Il y a les routes mal conçues. Il y a les tempêtes. Il y a les bourrasques. Il y a la route qui gèle à moins 20. Il y a tout ce qu’on ne peut éviter.

Yves Boisvert Yves Boisvert
La Presse

Mais surtout, il y a nous, mauvais conducteurs. Mortellement stupides.

Non, pas vous, madame, ni vous, monsieur, ni moi, au fait. Ça fait déjà trois de pris.

Je parle des autres. Vous les connaissez. Ils vous collent le cul de la voiture, beau temps, mauvais temps. Ils doublent à droite. Ils textent qu’ils vont être en retard parce qu’un épais bloque le chemin (un de nous trois). Ils vont à 150 en janvier parce qu’ils ont un super char avec plein de roues motrices, des pneus intelligents et un coffre à gants antidérapant. Je ne parle même pas de ceux qui sont stupéfaits légalement ou pas, ceux qui sont « loin d’être chauds » et « trrrrès bien capab’ de chauffer ».

Je parle du conducteur épais de tous les jours.

PHOTO PATRICK SANFAÇON, LA PRESSE

Un carambolage majeur s’est produit le 19 février sur l’A15 Sud, à La Prairie.

Je vois les images de ce carambolage mortel à La Prairie et je me dis : encore heureux que ça n’arrive pas plus souvent.

On parle d’une bourrasque soudaine, du ciel qui devient tout blanc devant, et ensuite 200 voitures accidentées ou coincées, 29 blessés, 2 morts…

On parle d’une bourrasque, mais on ne sait pas encore ce qui s’est passé.

Peut-être était-ce un accident inévitable, dans des conditions aussi extrêmes. On a entendu un ex-coroner qui a étudié des phénomènes semblables sur l’autoroute 40, après des carambolages mortels.

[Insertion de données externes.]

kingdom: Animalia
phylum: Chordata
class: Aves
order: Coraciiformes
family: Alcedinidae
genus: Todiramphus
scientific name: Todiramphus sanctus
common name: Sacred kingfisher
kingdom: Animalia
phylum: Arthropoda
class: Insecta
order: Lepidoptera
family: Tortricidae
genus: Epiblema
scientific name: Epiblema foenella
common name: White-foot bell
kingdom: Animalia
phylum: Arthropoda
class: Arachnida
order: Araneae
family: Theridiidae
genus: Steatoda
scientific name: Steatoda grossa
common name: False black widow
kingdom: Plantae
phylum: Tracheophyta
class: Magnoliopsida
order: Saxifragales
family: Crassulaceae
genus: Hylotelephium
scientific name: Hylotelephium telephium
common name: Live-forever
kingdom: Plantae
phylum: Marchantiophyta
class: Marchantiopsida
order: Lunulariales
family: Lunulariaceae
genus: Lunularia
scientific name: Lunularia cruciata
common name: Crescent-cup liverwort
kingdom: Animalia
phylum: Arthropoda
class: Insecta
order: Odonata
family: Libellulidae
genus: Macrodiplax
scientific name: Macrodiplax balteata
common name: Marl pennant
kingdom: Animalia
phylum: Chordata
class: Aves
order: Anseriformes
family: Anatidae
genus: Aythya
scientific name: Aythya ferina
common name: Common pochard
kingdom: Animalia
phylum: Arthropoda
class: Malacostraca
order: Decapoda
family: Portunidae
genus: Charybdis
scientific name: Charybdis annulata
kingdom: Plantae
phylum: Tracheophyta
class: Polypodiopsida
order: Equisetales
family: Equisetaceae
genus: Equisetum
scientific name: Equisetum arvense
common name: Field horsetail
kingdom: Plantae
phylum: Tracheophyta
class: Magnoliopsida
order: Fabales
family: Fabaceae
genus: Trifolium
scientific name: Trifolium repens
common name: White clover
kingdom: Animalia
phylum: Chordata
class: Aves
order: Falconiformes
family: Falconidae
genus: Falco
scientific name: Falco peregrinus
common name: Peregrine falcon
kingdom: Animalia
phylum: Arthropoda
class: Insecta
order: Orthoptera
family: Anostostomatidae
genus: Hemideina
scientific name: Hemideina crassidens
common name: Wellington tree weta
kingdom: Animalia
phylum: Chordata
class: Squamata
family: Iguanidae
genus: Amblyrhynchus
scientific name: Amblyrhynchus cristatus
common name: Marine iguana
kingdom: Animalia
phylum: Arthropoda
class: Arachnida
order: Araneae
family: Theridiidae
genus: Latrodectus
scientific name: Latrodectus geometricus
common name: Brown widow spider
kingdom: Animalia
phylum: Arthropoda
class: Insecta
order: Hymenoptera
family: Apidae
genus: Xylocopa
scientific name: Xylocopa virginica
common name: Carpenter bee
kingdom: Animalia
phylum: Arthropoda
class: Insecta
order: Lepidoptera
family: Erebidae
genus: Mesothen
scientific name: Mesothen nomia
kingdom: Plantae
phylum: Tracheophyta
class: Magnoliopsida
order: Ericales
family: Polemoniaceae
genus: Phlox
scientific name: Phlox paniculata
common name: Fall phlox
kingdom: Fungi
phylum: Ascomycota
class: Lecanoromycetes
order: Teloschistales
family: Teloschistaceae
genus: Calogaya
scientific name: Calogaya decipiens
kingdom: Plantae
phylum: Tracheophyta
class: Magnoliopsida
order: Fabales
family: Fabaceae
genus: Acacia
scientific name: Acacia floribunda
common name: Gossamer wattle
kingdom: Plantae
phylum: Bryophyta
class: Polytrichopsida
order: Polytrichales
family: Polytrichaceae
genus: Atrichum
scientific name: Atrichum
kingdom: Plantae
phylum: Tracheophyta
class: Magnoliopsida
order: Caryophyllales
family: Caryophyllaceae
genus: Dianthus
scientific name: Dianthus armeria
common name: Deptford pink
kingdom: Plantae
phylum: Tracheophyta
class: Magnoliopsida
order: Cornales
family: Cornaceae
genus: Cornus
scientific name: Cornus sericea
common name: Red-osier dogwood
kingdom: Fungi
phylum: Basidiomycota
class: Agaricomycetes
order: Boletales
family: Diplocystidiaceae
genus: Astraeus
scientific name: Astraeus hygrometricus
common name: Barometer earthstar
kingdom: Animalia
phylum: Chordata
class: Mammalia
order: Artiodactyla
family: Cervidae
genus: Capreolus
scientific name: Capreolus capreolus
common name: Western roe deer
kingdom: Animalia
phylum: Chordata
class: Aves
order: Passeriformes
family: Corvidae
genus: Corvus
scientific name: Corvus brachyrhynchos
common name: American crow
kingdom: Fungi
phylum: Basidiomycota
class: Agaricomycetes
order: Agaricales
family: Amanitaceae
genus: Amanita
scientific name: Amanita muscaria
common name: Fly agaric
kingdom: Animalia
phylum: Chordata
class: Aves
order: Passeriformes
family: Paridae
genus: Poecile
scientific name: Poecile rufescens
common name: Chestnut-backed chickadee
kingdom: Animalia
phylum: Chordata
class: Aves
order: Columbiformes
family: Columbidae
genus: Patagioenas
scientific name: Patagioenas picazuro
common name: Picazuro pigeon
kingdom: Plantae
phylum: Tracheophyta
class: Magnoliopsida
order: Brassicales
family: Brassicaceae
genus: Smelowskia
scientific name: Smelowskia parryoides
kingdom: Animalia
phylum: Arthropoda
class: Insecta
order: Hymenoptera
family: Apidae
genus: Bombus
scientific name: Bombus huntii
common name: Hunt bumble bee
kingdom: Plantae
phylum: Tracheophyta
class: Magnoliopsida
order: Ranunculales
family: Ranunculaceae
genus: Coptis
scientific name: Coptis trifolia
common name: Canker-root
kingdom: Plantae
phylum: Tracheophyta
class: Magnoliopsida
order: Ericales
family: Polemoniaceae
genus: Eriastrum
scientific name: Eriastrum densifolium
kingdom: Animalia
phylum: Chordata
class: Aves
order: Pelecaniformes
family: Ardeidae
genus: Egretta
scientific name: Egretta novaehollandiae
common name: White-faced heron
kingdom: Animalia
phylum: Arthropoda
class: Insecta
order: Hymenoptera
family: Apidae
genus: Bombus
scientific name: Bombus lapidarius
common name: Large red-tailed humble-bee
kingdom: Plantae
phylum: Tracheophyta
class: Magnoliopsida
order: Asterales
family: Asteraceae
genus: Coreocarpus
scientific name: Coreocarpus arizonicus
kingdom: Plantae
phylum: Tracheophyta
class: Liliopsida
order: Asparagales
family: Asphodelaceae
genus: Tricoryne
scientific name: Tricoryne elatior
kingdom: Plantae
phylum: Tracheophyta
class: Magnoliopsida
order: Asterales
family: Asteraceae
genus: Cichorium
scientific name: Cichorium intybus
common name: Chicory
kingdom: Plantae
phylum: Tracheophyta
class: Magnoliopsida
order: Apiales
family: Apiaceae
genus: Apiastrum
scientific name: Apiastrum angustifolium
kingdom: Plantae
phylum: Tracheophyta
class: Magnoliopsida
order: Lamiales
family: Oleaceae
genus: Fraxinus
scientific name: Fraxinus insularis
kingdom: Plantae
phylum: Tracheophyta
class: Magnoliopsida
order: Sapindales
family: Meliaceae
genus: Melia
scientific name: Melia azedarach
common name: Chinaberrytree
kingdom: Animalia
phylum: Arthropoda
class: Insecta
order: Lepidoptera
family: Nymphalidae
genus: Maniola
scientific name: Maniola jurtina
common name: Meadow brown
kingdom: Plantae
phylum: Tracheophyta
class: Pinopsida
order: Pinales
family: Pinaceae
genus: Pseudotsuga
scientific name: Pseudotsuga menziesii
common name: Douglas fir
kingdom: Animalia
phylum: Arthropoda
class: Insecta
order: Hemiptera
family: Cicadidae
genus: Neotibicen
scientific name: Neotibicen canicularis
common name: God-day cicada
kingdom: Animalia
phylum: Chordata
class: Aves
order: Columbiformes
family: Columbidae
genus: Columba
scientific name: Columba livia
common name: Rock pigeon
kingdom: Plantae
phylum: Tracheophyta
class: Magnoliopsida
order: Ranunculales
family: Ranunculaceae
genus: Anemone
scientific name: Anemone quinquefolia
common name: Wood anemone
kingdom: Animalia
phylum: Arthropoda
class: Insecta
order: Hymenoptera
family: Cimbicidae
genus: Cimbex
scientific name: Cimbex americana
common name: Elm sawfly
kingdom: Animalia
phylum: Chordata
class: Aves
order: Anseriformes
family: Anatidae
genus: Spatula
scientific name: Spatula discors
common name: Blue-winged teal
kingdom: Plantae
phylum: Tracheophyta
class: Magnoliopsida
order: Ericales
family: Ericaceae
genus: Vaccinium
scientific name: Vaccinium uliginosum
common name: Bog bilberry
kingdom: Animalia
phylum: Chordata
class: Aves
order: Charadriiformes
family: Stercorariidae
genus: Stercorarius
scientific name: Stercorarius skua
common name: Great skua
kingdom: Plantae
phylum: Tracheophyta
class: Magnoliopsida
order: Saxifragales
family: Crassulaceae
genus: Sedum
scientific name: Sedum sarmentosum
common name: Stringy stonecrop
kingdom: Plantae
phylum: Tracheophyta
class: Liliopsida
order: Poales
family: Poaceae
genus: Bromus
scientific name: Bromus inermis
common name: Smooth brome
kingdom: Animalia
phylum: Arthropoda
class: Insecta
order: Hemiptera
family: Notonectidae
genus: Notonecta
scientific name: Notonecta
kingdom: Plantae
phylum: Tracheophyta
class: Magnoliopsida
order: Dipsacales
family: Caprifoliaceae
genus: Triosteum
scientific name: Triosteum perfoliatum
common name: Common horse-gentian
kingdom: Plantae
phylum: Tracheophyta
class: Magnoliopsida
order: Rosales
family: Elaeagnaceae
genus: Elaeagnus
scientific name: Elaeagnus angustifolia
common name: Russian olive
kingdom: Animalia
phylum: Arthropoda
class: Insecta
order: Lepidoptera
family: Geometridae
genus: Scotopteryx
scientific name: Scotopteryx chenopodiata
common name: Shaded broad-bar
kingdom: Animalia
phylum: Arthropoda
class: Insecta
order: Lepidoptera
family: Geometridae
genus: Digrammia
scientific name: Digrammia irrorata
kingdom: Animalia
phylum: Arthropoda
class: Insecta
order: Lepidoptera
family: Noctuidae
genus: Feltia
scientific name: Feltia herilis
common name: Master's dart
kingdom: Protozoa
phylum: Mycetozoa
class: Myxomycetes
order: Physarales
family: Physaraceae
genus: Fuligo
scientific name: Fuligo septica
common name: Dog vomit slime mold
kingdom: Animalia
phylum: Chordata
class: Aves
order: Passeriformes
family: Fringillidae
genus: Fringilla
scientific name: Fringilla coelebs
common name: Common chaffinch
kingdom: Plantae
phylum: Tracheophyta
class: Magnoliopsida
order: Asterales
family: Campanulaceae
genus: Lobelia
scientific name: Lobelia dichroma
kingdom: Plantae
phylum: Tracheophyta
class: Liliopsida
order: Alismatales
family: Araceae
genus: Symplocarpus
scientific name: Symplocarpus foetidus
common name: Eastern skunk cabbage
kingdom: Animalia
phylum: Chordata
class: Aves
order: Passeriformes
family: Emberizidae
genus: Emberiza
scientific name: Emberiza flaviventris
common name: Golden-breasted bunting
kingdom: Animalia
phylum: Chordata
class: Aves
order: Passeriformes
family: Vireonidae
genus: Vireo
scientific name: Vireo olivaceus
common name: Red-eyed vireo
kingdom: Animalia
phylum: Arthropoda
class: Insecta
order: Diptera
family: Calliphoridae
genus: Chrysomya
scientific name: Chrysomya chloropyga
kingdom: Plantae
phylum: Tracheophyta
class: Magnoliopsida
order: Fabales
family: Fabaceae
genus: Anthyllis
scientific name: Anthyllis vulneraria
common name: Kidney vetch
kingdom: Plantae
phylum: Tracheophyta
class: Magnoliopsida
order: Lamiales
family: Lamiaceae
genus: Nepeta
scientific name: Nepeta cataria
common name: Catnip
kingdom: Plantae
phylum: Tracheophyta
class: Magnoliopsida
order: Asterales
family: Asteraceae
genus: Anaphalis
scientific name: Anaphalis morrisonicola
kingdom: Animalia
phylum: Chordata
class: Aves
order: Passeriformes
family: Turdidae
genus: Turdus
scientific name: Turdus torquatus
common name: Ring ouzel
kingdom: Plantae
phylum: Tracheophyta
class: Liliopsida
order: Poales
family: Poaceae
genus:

C’est sans surprise en janvier qu’il y a le plus de carambolages au Québec.

Il faut examiner toutes ces causes externes, c’est entendu.

On en parle beaucoup parce que c’est spectaculaire, tragique, et on pense trouver une solution, en insistant sur les causes externes. Un mur d’arbres. De la signalisation. Un meilleur dessin de la route.

On le sait, certaines routes, certains secteurs sont plus dangereux pour toutes sortes de raisons.

Mais on passe beaucoup de temps à parler météo et pas beaucoup à regarder comment on conduit.

Comment on se conduit mal.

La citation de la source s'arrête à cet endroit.